There was a change in complexion with the maxis and multihulls sailing a 35-mile course around the eastern/windward side of St Barts, followed by a long downwind east, before retracing their steps back to Gustavia.
Meanwhile, the other classes, including the remaining maxis in the CSA3 class, for the first time sailed two races, the 12 mile long first finishing off St Jean on the north side of St Barts, from where the longer 18 mile second started.
Compared to the beginning of the week, the wind was still easterly, but lighter, dropping to 10 knots, although occasional cells passed through bringing significant shifts, a building of the wind and a deluge.
These particularly affected the maxi class, as Kiwi Olympic Finn sailor, now Vesper’s runner/strategist, Dan Slater explained: “The clouds pretty well dictated when the breeze came in. We were constantly racing the clouds today…”
As those following Rambler 88 rounded the St Jean mark, Bella Mente (under kite) impressively rolled Vesper (under jib) to leeward, but within minutes a cell closed in causing Bella Mente’s kite to blow up spectacularly.
Splitting from Bella Mente and heading offshore, Vesper managed to lead around the leeward turning mark, a few boat lengths ahead, before yet another match race with Bella Mente commenced.
“We got away from them when we got to the back side of the island [St Barts], but then we concertinaed up, carrying the old breeze back around the island,” Slater continued.
For the first time at this event Wendy Schmidt’s Botin Partners 85 Deep Blue scored the maxi class bullet in what proved the closest race results to date. This ended the perfect scoreline of Jim Swartz’s Vesper, which finished second, just 12 seconds astern under IRC corrected time. The newest boat in the fleet, this was only Deep Blue’s second ever race win.
“There was a little bit less breeze and we were going better against Rambler 88 – plus we changed a few set-up things which helped: We were able to sheet the main on harder,” explained Rob MacMillan, Deep Blue’s tactician and project manager.
“We have been working on our downwind modes and that seemed to pay dividends. It is still a huge sea state: it was not full planing conditions, it was more VMG downwind today…”

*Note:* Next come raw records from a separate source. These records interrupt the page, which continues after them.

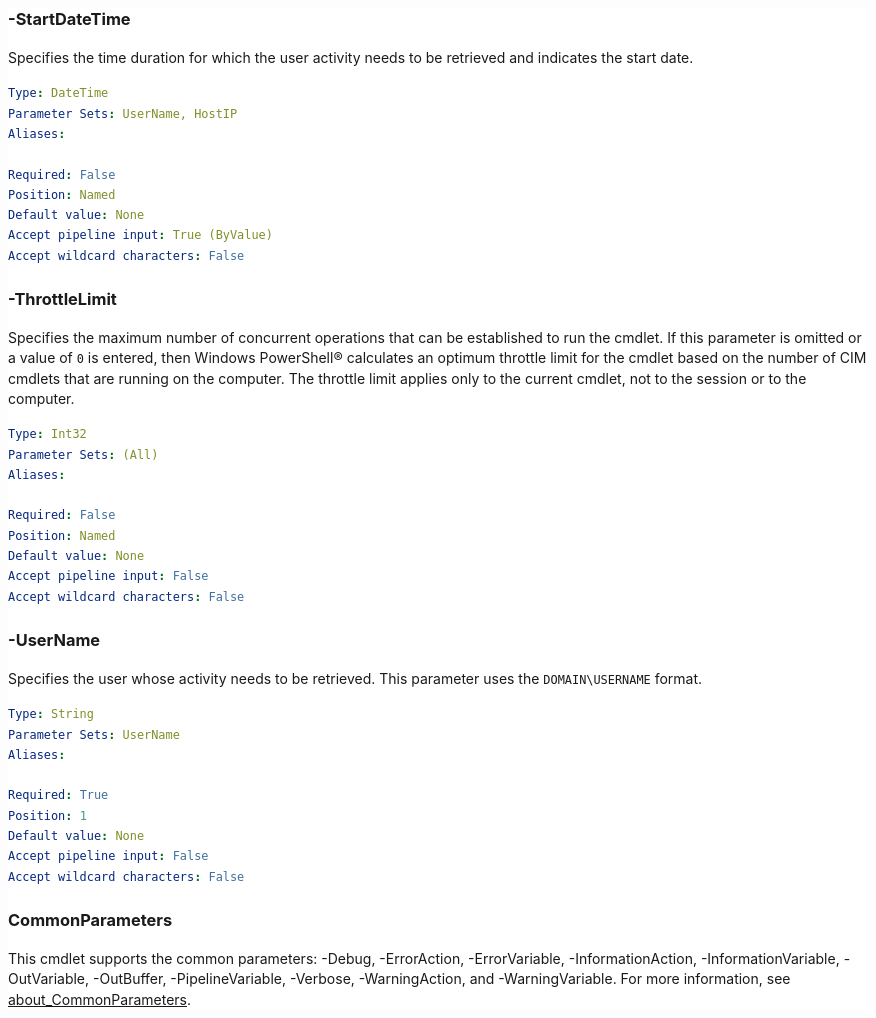 ### -StartDateTime
Specifies the time duration for which the user activity needs to be retrieved and indicates the start date.

```yaml
Type: DateTime
Parameter Sets: UserName, HostIP
Aliases: 

Required: False
Position: Named
Default value: None
Accept pipeline input: True (ByValue)
Accept wildcard characters: False
```

### -ThrottleLimit
Specifies the maximum number of concurrent operations that can be established to run the cmdlet.
If this parameter is omitted or a value of `0` is entered, then Windows PowerShell® calculates an optimum throttle limit for the cmdlet based on the number of CIM cmdlets that are running on the computer.
The throttle limit applies only to the current cmdlet, not to the session or to the computer.

```yaml
Type: Int32
Parameter Sets: (All)
Aliases: 

Required: False
Position: Named
Default value: None
Accept pipeline input: False
Accept wildcard characters: False
```

### -UserName
Specifies the user whose activity needs to be retrieved.
This parameter uses the `DOMAIN\USERNAME` format.

```yaml
Type: String
Parameter Sets: UserName
Aliases: 

Required: True
Position: 1
Default value: None
Accept pipeline input: False
Accept wildcard characters: False
```

### CommonParameters
This cmdlet supports the common parameters: -Debug, -ErrorAction, -ErrorVariable, -InformationAction, -InformationVariable, -OutVariable, -OutBuffer, -PipelineVariable, -Verbose, -WarningAction, and -WarningVariable. For more information, see [about_CommonParameters](http://go.microsoft.com/fwlink/?LinkID=113216).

Deep Blue got away more cleanly in the squall at St Jean compared to those astern and the crew was able to carry their kite for longer to the bottom of the course.

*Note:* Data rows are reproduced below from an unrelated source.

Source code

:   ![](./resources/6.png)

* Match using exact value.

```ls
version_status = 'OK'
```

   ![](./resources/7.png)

“We put the majority of our distance on them there. Sometimes the wind gods smile on you,” continued Macmillan. “Wendy is super happy. She did a spectacular job driving upwind and downwind. Like all of us, she loves coming to this island and racing maxis here.”
Invited guest on board Deep Blue today was IMA President Benoît de Froidmont. “Benoît was our lucky charm – he can come any day of the week!” commented Macmillan. Going into the final day of racing tomorrow, Deep Blue’s goal is simply to try and beat George David’s Rambler 88.
While victory went to Deep Blue today, up until the final stage, the race had been finally one that appeared to be going Rambler 88’s way. “I thought today was our day,” mused tactician Brad Butterworth.
“It was going well for us right up until the end. The big shifts were good for us on the long run down to the bottom of the course – we rounded there in very good shape and the beat went well for us,” Butterworth said.
“We had got quite a big lead at the top of the island, but we couldn’t carry the breeze to the finish, which is what put us back in the fleet again. There were all these cells coming through, so it was quite difficult… But you can’t complain – it was great sailing.”
Among the rest of the maxis in CSA 3, there was upset too. While Jim Madden’s Stark Raving Mad VII continued her perfect scoreline by winning the first race to St Jean, this stopped in today’s second, won by the Swan 58 OMII.
In this the competition between Stark Raving Mad VII and Italian Luigi Sala’s Vismara 62 Yoru remained intense, especially coming into the second finish where the latter came home just three seconds ahead under IRC.
“We liked the day a lot because conditions were quite favourable to us: There was less wind and it is a bit harder for us to handle the big conditions because they have more stability,” Sala said. “It was a lot of fun in both races, especially the second when there was a lot of downwind. And the guys were brilliant…”
In the second they had spent the last miles locked in a match race with Stark Raving Mad VII, aided by the match racing skill of their young tactician Ettore Botticini.
While Sala acknowledges, it is too late to make any impression on the results, their goal for the final day of racing is to go home with one CSA 3 race win in their pocket.
Racing continues tomorrow at 1000 local time.